Türkiye'de çırak ve kalfa ihtiyacının karşılanmasıyla ilgili gerçekten çok büyük bir açığı kapatıyor ve mesleki eğitim merkezleri 25 Aralık'ta yapmış olduğumuz kanun değişikliğiyle inanılmaz bir ivme kazandı. 159 bin olan tüm Türkiye'deki çırak ve kalfa sayısı, İstanbul Sanayi Odasının 70. yıl dönümüne katıldığınız zaman 510 bin demiştim, bugün 520 bin. Hedefimiz, 2022 yılının sonunda 1 milyon gencimizi mesleki eğitim merkezleriyle buluşturmak. İnşallah ben inanıyorum ki temmuz ve ağustos ayını çok verimli bir şekilde geçirirsek eylülün başında 750 bin rakamına ulaşabileceğiz.

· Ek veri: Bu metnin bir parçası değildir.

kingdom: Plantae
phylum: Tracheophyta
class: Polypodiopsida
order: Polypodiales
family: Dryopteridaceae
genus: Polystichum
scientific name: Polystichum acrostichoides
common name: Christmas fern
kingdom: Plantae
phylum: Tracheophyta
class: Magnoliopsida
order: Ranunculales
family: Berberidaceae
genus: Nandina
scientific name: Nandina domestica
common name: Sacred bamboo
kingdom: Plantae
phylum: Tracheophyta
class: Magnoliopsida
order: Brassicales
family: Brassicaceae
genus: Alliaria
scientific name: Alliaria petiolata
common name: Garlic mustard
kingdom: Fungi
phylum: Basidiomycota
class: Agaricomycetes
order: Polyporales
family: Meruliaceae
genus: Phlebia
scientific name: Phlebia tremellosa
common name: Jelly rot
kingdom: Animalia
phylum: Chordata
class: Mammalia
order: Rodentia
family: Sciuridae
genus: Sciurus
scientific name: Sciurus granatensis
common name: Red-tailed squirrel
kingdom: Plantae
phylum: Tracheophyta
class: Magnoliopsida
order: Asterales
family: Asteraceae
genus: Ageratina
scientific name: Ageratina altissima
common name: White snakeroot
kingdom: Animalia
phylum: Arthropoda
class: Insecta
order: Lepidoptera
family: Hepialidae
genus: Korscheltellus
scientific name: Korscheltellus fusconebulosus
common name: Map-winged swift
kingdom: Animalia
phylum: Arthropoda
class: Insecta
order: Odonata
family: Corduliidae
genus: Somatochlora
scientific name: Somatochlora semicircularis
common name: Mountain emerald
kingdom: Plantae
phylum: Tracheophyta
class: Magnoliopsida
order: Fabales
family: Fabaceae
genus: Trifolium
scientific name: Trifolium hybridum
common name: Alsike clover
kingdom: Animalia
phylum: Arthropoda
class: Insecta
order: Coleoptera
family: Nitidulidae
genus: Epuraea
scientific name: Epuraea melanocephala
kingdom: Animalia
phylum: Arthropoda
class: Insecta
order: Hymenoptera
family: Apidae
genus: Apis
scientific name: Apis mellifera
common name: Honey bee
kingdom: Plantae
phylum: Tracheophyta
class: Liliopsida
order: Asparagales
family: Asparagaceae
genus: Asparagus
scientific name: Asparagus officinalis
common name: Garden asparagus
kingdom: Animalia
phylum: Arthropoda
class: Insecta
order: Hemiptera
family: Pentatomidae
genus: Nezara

Nasıl ki birinci dönemin sonunda tüm öğretmenlerimize ve idari personelimize bu performanslarından dolayı başarı belgesi verdiysek bugün itibarıyla ikinci başarı belgesini de gönderdik. Dolayısıyla Millî Eğitim tarihinde ilk defa tüm öğretmen ve idari personele bir yılda iki defa başarı belgesinin verildiği bir döneme şahit olduk çünkü bu, çok kritiktir. Tarihe bir not düşmekti. Biz öğretmenlerimiz, öğrencilerimiz, anne babalarımız ve velilerimizle tüm topluma şunu gösterdik: Kurallara riayet edersek okullar, bir toplumdaki en güvenli yerlerdir; bu, bir... İki: Okullar sadece eğitimin yapıldığı yerler değildir. Okullar aynı zamanda çocuklarımızın psikolojik gelişimlerini, sosyal gelişimlerini, duygusal gelişimlerini destekleyerek akran eğitimi, ortak kültür, sanat, spor aktivitelerini yaptıkları mekânlar...'' dedi.